ACTIVITY »
Search the entries below for the word "equation" and copy each line that has it.

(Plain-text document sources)
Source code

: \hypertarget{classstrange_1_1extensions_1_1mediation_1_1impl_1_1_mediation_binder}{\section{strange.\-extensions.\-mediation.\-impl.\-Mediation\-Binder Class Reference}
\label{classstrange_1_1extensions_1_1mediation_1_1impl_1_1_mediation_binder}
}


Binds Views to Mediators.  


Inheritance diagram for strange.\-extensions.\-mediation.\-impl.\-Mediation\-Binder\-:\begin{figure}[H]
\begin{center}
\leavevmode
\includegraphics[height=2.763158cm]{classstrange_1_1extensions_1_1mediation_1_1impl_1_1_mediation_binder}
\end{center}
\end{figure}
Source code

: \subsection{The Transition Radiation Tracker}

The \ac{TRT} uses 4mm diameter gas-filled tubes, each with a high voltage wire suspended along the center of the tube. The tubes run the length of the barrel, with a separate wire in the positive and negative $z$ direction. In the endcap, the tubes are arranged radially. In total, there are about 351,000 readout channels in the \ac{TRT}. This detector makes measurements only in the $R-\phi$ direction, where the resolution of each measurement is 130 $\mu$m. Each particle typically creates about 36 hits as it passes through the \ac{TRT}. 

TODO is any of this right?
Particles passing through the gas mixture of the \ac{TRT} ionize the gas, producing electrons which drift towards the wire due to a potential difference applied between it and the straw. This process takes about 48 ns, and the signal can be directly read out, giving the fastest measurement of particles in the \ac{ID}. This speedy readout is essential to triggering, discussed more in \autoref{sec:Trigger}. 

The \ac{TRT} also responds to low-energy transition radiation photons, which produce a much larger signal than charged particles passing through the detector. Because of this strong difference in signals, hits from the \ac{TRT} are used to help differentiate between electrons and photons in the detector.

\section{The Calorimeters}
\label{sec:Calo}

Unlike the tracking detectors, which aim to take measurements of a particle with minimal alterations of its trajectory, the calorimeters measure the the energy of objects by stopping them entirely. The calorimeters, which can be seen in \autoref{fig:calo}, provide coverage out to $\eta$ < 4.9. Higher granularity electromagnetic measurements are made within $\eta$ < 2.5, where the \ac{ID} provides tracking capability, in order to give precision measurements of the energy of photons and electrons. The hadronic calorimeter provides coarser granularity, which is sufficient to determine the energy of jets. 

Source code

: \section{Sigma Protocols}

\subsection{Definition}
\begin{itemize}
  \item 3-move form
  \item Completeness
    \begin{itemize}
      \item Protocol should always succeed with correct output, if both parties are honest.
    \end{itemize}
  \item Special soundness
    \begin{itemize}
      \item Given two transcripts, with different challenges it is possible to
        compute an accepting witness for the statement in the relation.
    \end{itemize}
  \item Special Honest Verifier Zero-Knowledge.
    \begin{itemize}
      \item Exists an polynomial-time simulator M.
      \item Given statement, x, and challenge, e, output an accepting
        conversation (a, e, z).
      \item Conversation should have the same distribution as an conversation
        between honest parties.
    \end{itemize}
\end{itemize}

--

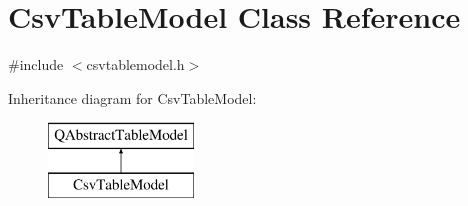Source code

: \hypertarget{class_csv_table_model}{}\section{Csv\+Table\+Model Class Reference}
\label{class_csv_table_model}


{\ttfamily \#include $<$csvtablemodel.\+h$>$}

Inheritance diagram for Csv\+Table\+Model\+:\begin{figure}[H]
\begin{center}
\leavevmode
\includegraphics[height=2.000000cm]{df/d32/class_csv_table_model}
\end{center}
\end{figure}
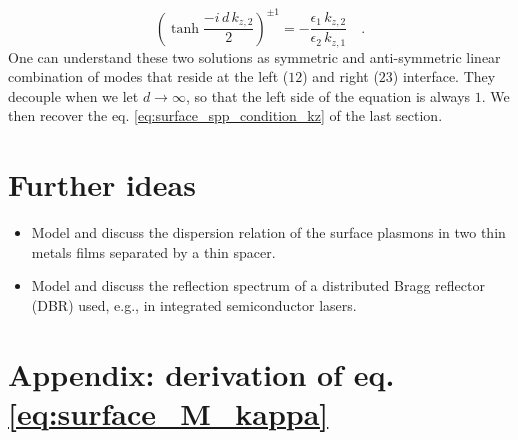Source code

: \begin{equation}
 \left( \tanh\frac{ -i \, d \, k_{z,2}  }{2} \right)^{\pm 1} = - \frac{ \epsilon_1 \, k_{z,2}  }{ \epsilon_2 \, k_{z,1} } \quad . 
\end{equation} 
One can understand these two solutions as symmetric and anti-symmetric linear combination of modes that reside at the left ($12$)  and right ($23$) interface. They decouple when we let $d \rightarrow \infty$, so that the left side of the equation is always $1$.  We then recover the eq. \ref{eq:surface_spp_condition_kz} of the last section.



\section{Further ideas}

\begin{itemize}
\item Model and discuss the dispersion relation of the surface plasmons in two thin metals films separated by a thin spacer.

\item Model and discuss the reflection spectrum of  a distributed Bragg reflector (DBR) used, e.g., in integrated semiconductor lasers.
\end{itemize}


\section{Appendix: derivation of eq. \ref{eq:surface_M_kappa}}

SOLUTION TO THIS EXERCISE »
: \begin{equation}
\end{equation} 
One can understand these two solutions as symmetric and anti-symmetric linear combination of modes that reside at the left ($12$)  and right ($23$) interface. They decouple when we let $d \rightarrow \infty$, so that the left side of the equation is always $1$.  We then recover the eq. \ref{eq:surface_spp_condition_kz} of the last section.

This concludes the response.